The test substance was tested at a concentration range of 49 -174 µg/mL. The EC200% (the concentration resulting in a RFI of 200%) for CD54 was calculated to be 96 µg/mL. The calculation of an EC150% (the concentration resulting in a RFI of 150%) for CD86 was not applicable as positive criteria were not met. None of the experiments met the ''borderline criteria'' and therefore the results were considered to be unambiguous.

 

In accordance with the evaluation of results, in the 4th experiments, Acid Yellow 230 induced CD86 expression < 150% and CD54 expression ≥ 200% at 101 -174 µg/mL and ≥ 150% at 49 -84 µg/mL, with a relative viability of ≥ 50% at all concentrations tested. Similarly, in the 3rd experiment, CD86 expression was <150% and CD54 expression was induced > 200% at all concentrations tested, with a relative viability of ≥ 50%. This thus indicates that the test substance is predicted to activate monocytic THP-1 cells. The results are also relevant for evaluation, since the relative cell viability results are more than 90% in more than four of the test concentrations in the 1st and 3rd experiments.
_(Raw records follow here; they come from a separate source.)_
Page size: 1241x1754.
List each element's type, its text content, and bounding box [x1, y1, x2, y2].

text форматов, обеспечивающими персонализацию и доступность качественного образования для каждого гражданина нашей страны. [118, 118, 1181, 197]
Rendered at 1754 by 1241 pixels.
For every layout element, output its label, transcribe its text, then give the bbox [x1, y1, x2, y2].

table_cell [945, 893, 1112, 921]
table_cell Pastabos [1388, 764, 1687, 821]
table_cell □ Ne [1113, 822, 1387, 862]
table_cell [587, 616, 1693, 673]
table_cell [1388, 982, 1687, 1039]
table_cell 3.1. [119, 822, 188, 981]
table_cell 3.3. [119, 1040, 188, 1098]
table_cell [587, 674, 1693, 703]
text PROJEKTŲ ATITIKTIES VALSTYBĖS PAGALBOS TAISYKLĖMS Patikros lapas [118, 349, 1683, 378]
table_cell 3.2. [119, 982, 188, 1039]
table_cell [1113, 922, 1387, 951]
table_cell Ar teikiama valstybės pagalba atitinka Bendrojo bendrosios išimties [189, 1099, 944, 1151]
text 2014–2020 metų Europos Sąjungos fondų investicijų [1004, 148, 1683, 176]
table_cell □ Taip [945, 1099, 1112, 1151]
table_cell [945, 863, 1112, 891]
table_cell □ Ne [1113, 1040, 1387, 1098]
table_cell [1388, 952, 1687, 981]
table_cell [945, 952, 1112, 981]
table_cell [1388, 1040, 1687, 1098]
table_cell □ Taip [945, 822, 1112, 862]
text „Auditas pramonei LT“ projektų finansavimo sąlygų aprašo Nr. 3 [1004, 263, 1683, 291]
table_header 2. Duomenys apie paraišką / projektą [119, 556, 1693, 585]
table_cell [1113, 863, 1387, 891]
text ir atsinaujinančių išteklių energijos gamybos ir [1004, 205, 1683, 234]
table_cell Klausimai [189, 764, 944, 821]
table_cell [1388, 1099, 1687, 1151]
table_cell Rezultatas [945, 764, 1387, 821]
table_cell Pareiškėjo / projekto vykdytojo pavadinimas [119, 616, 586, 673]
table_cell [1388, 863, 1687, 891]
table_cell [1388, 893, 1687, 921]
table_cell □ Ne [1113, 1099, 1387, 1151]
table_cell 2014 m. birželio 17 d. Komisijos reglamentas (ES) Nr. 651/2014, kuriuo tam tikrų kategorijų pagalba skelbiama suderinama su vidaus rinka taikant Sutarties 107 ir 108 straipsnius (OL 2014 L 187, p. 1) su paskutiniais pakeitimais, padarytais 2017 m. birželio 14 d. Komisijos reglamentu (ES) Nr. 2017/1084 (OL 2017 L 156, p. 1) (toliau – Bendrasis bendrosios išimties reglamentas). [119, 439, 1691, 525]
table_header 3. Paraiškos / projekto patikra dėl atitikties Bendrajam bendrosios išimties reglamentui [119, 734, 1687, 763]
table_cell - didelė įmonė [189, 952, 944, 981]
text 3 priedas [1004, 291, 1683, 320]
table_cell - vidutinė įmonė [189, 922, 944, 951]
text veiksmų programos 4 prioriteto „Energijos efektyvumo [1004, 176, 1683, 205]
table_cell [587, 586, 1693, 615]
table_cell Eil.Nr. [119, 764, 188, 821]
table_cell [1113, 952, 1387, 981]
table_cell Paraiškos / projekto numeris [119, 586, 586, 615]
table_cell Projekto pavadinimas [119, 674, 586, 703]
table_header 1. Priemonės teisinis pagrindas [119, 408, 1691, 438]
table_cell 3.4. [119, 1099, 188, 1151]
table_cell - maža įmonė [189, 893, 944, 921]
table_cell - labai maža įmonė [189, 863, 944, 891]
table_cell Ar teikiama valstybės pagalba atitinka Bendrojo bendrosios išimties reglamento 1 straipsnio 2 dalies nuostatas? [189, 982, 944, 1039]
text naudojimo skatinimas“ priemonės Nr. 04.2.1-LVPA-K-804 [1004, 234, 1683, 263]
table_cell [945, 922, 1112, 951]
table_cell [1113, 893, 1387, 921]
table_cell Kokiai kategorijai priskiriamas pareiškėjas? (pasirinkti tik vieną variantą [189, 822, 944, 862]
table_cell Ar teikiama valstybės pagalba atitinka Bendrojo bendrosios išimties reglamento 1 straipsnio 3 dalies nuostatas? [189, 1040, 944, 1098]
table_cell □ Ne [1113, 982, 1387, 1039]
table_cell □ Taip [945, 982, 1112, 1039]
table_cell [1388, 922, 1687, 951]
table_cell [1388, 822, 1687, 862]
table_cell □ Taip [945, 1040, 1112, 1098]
The acceptance criteria were met in all experiments and the results for the positive, negative and vehicle controls are comparable with historic data.

 

Conclusion

Based on the observed results and taking into account the evaluation criteria, it can be concluded that after 24 hours of exposure to the test substance, Acid Yellow 230, CD86 and CD54 expression was induced in THP-1 cells with at least 50% viability in at least two independent experiments. Therefore, it can be concluded that Acid Yellow 230 induces dendritic cell activation and is predicted to be a skin sensitiser.